[DATA TO USE]
◆ ◆ ◆ ◆ ◆ ◆ ◆
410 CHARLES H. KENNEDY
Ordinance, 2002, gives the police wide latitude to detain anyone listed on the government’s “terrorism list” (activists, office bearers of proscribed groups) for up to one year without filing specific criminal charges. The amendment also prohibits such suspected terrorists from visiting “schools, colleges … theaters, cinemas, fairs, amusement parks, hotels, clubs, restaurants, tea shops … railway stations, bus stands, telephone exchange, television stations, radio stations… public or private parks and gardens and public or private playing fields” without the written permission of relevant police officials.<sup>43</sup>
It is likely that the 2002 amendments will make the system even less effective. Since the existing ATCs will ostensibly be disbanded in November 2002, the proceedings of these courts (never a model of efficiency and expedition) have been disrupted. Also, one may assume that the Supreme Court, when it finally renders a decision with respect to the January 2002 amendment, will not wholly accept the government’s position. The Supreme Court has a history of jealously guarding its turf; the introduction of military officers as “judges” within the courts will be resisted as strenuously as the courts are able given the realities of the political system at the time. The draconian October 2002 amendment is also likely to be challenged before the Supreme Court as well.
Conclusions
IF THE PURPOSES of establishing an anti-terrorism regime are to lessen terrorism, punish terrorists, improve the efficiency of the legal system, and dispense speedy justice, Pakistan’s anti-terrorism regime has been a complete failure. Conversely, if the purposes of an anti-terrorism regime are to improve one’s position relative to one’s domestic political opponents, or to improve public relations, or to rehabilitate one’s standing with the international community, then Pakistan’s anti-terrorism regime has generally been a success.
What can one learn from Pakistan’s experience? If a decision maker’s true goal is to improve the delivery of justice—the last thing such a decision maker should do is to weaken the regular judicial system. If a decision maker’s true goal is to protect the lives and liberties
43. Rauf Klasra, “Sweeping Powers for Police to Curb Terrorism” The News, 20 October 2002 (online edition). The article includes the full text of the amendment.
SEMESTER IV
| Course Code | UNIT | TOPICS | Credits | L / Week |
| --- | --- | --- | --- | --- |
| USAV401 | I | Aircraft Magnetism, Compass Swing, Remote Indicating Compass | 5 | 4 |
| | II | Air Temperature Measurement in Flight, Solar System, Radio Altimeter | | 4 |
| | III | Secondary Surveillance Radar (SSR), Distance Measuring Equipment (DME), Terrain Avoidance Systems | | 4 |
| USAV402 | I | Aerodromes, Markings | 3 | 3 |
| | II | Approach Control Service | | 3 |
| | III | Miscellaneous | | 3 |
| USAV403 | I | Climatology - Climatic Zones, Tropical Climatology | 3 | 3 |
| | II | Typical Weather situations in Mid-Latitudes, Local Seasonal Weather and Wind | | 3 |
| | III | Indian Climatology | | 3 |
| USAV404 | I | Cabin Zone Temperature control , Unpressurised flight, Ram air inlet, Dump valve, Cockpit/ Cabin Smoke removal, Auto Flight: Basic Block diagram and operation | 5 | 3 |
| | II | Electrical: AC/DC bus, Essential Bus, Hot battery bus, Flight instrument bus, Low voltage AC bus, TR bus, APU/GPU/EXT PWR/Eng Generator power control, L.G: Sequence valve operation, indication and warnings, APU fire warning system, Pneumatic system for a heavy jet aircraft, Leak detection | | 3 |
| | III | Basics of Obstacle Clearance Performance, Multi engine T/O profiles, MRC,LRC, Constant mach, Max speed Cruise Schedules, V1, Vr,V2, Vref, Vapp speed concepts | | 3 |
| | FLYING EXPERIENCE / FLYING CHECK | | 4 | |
◆ ◆ ◆ ◆ ◆ ◆ ◆
[EXERCISE] Copy out the full set of records precisely, leaving nothing out.

[ANSWER BOX]
410 CHARLES H. KENNEDY
Ordinance, 2002, gives the police wide latitude to detain anyone listed on the government’s “terrorism list” (activists, office bearers of proscribed groups) for up to one year without filing specific criminal charges. The amendment also prohibits such suspected terrorists from visiting “schools, colleges … theaters, cinemas, fairs, amusement parks, hotels, clubs, restaurants, tea shops … railway stations, bus stands, telephone exchange, television stations, radio stations… public or private parks and gardens and public or private playing fields” without the written permission of relevant police officials.<sup>43</sup>
It is likely that the 2002 amendments will make the system even less effective. Since the existing ATCs will ostensibly be disbanded in November 2002, the proceedings of these courts (never a model of efficiency and expedition) have been disrupted. Also, one may assume that the Supreme Court, when it finally renders a decision with respect to the January 2002 amendment, will not wholly accept the government’s position. The Supreme Court has a history of jealously guarding its turf; the introduction of military officers as “judges” within the courts will be resisted as strenuously as the courts are able given the realities of the political system at the time. The draconian October 2002 amendment is also likely to be challenged before the Supreme Court as well.
Conclusions
IF THE PURPOSES of establishing an anti-terrorism regime are to lessen terrorism, punish terrorists, improve the efficiency of the legal system, and dispense speedy justice, Pakistan’s anti-terrorism regime has been a complete failure. Conversely, if the purposes of an anti-terrorism regime are to improve one’s position relative to one’s domestic political opponents, or to improve public relations, or to rehabilitate one’s standing with the international community, then Pakistan’s anti-terrorism regime has generally been a success.
What can one learn from Pakistan’s experience? If a decision maker’s true goal is to improve the delivery of justice—the last thing such a decision maker should do is to weaken the regular judicial system. If a decision maker’s true goal is to protect the lives and liberties
43. Rauf Klasra, “Sweeping Powers for Police to Curb Terrorism” The News, 20 October 2002 (online edition). The article includes the full text of the amendment.
SEMESTER IV
| Course Code | UNIT | TOPICS | Credits | L / Week |
| --- | --- | --- | --- | --- |
| USAV401 | I | Aircraft Magnetism, Compass Swing, Remote Indicating Compass | 5 | 4 |
| | II | Air Temperature Measurement in Flight, Solar System, Radio Altimeter | | 4 |
| | III | Secondary Surveillance Radar (SSR), Distance Measuring Equipment (DME), Terrain Avoidance Systems | | 4 |
| USAV402 | I | Aerodromes, Markings | 3 | 3 |
| | II | Approach Control Service | | 3 |
| | III | Miscellaneous | | 3 |
| USAV403 | I | Climatology - Climatic Zones, Tropical Climatology | 3 | 3 |
| | II | Typical Weather situations in Mid-Latitudes, Local Seasonal Weather and Wind | | 3 |
| | III | Indian Climatology | | 3 |
| USAV404 | I | Cabin Zone Temperature control , Unpressurised flight, Ram air inlet, Dump valve, Cockpit/ Cabin Smoke removal, Auto Flight: Basic Block diagram and operation | 5 | 3 |
| | II | Electrical: AC/DC bus, Essential Bus, Hot battery bus, Flight instrument bus, Low voltage AC bus, TR bus, APU/GPU/EXT PWR/Eng Generator power control, L.G: Sequence valve operation, indication and warnings, APU fire warning system, Pneumatic system for a heavy jet aircraft, Leak detection | | 3 |
| | III | Basics of Obstacle Clearance Performance, Multi engine T/O profiles, MRC,LRC, Constant mach, Max speed Cruise Schedules, V1, Vr,V2, Vref, Vapp speed concepts | | 3 |
| | FLYING EXPERIENCE / FLYING CHECK | | 4 | |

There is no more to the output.